Kaushik Sunder Rajan / Emilia Sanabria
›On the question of value in biomedicine‹ / ›Fluid Drugs, Plastic Bodies‹

  • Sat 13.07.19 16 h – 17:30 h

Free admission

Emilia Sanabria

›Fluid Drugs, Plastic Bodies‹

The molecules from which drugs and pharmaceuticals are made are not discovered but rather made and remade. As fluid substances, they are constantly evolving and adapting to their sur­roundings. These fluid substances are extracted, isolated and modified by researchers in laboratories. Yet they do not achieve their intended effects in controlled laboratory settings but rather within living bodies, before eventually leaching out into the environment. Emilia Sanabria’s talk proposes that
it is necessary to think pharmaceutical consumptions alongside these ecolo­gical flows of pharmaceutical matter through human and animal bodies that do not end with the skin surface. Pharmaceuticals leak into the world. The intestines, the lungs, the skin and the metabolic system act as zones of ex­change between the body and its envi­ronment, which is subject to regulatory, post-­colonial and chemical influences.
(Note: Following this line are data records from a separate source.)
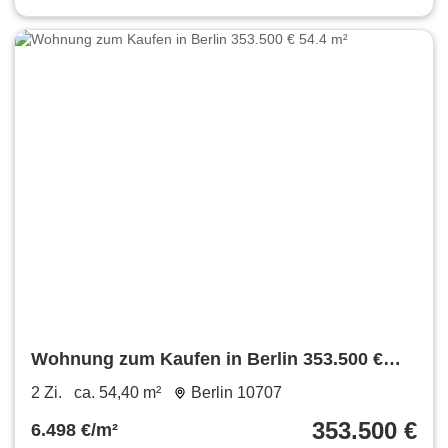
Wohnung zum Kaufen in Berlin 353.500 €
54.4 m²
2 Zi.
ca. 54,40 m²
Berlin 10707
353.500 €
6.498 €/m²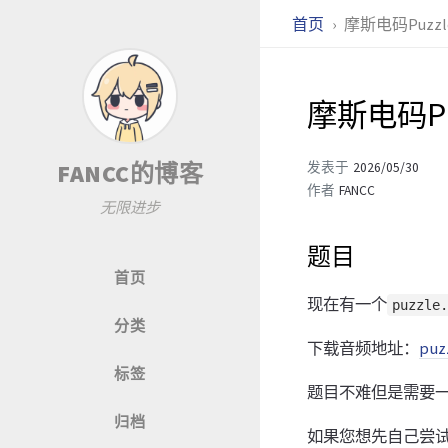
首页
摩斯电码Puzzl
摩斯电码Pu
FANCC的博客
发表于
2026/05/30
作者
FANCC
无限进步
题目
首页
现在有一个
puzzle.
分类
下载音频地址：
puz
标签
题目不难但是需要
归档
如果您想先自己尝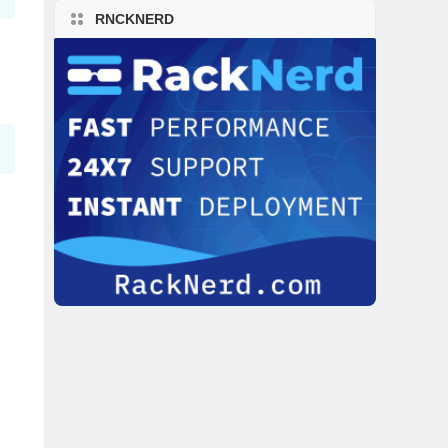
RNCKNERD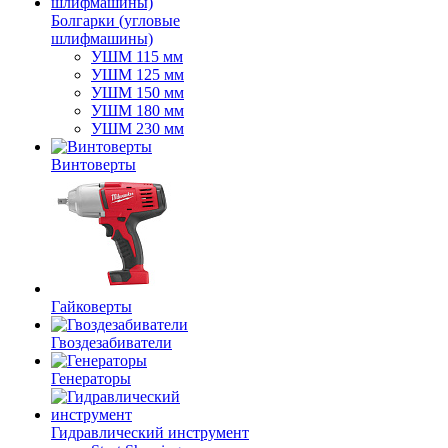
Болгарки (угловые
шлифмашины)
УШМ 115 мм
УШМ 125 мм
УШМ 150 мм
УШМ 180 мм
УШМ 230 мм
Винтоверты
Гайковерты
Гвоздезабиватели
Генераторы
Гидравлический инструмент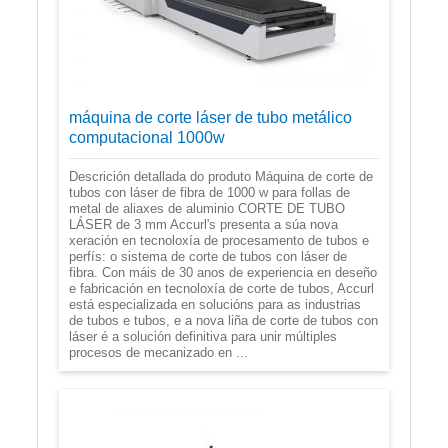
máquina de corte láser de tubo metálico
computacional 1000w
Descrición detallada do produto Máquina de corte de
tubos con láser de fibra de 1000 w para follas de
metal de aliaxes de aluminio CORTE DE TUBO
LÁSER de 3 mm Accurl's presenta a súa nova
xeración en tecnoloxía de procesamento de tubos e
perfís: o sistema de corte de tubos con láser de
fibra. Con máis de 30 anos de experiencia en deseño
e fabricación en tecnoloxía de corte de tubos, Accurl
está especializada en solucións para as industrias
de tubos e tubos, e a nova liña de corte de tubos con
láser é a solución definitiva para unir múltiples
procesos de mecanizado en ...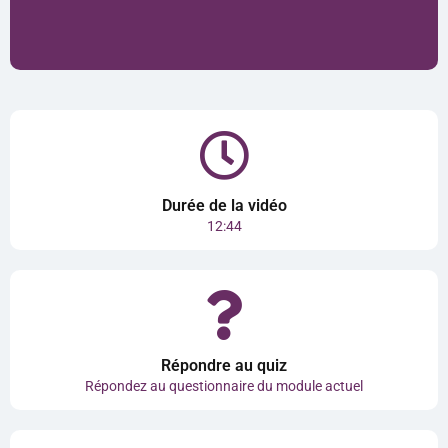
Durée de la vidéo
12:44
Répondre au quiz
Répondez au questionnaire du module actuel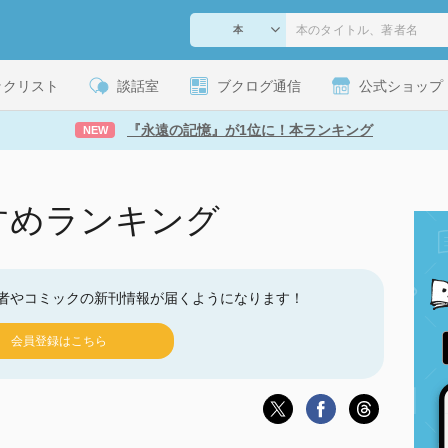
ックリスト
談話室
ブクログ通信
公式ショップ
『永遠の記憶』が1位に！本ランキング
NEW
すめランキング
者やコミックの新刊情報が届くようになります！
会員登録はこちら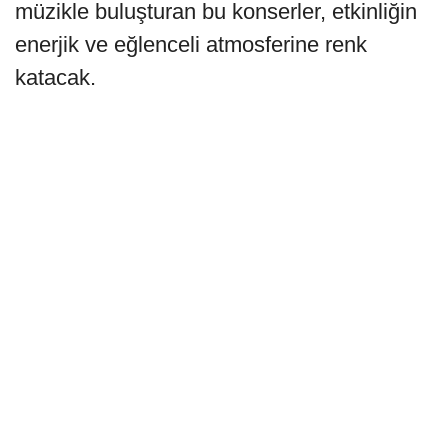
müzikle buluşturan bu konserler, etkinliğin
enerjik ve eğlenceli atmosferine renk
katacak.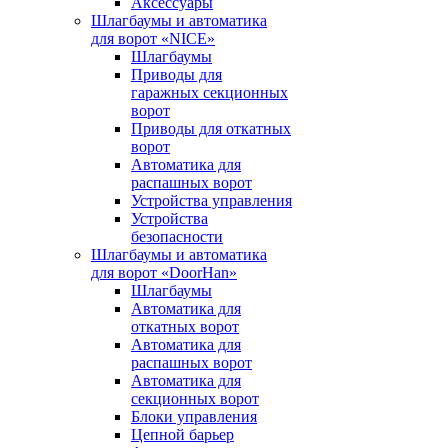
Аксессуары
Шлагбаумы и автоматика
для ворот «NICE»
Шлагбаумы
Приводы для
гаражных секционных
ворот
Приводы для откатных
ворот
Автоматика для
распашных ворот
Устройства управления
Устройства
безопасности
Шлагбаумы и автоматика
для ворот «DoorHan»
Шлагбаумы
Автоматика для
откатных ворот
Автоматика для
распашных ворот
Автоматика для
секционных ворот
Блоки управления
Цепной барьер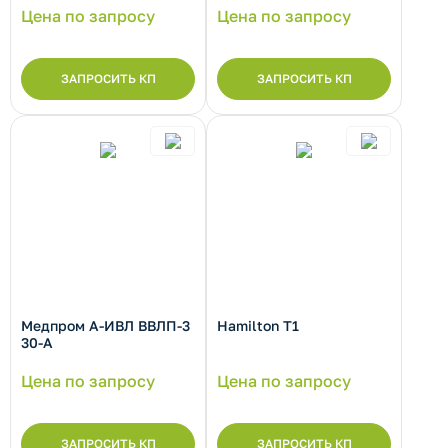
Цена по запросу
Цена по запросу
ЗАПРОСИТЬ КП
ЗАПРОСИТЬ КП
Медпром А-ИВЛ ВВЛП-3
Hamilton T1
рнуть/развернуть категорию
30-А
Цена по запросу
Цена по запросу
ЗАПРОСИТЬ КП
ЗАПРОСИТЬ КП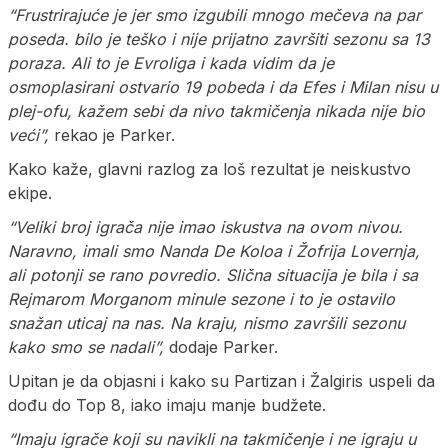
“Frustrirajuće je jer smo izgubili mnogo mečeva na par
poseda. bilo je teško i nije prijatno završiti sezonu sa 13
poraza. Ali to je Evroliga i kada vidim da je
osmoplasirani ostvario 19 pobeda i da Efes i Milan nisu u
plej-ofu, kažem sebi da nivo takmičenja nikada nije bio
veći”,
rekao je Parker.
Kako kaže, glavni razlog za loš rezultat je neiskustvo
ekipe.
“Veliki broj igrača nije imao iskustva na ovom nivou.
Naravno, imali smo Nanda De Koloa i Žofrija Lovernja,
ali potonji se rano povredio. Slična situacija je bila i sa
Rejmarom Morganom minule sezone i to je ostavilo
snažan uticaj na nas. Na kraju, nismo završili sezonu
kako smo se nadali”,
dodaje Parker.
Upitan je da objasni i kako su Partizan i Žalgiris uspeli da
dođu do Top 8, iako imaju manje budžete.
“Imaju igrače koji su navikli na takmičenje i ne igraju u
In her lecture, Sanabria illustrates with this particular reference to hormones as objects of exchange and knowledge in sexual and reproductive health practices in Brazil and global concerns around endocrine disruption.

 

Kaushik Sunder Rajan
›On the question of value in biomedicine‹

How is the term value defined in the field of biotechnology? Kaushik Sunder Rajan is Professor of Anthropology and Deputy Director of the Chicago Center for Contemporary Theory at the University of Chicago. His current research covers the global interdepend­encies and changes in the biotech and pharmaceutical industries, which he describes by the term ›bio­-capital‹. He offers a conceptual interpretation of the meaning of value and argues from the standpoint of an empirical assess­ment of the life sciences and biomedi­cine, which have adapted themselves progressively to capitalist and entrepre­neurial production methods since the late 20th century. Building on this thesis, he presents a new conceptualization of the concept of value, drawing on Marx’s concept of the »value-­form« as constitutive for the dynamics of capital. Thus, he simultaneously reflects upon value in biocapital, and upon methods for its analysis. Sunder Rajan argues that a political approach to capital (and biocapital) must cope continuously with the problems that result from the merg­ings, contradictions and antinomies that emerge from the polysemous nature of value.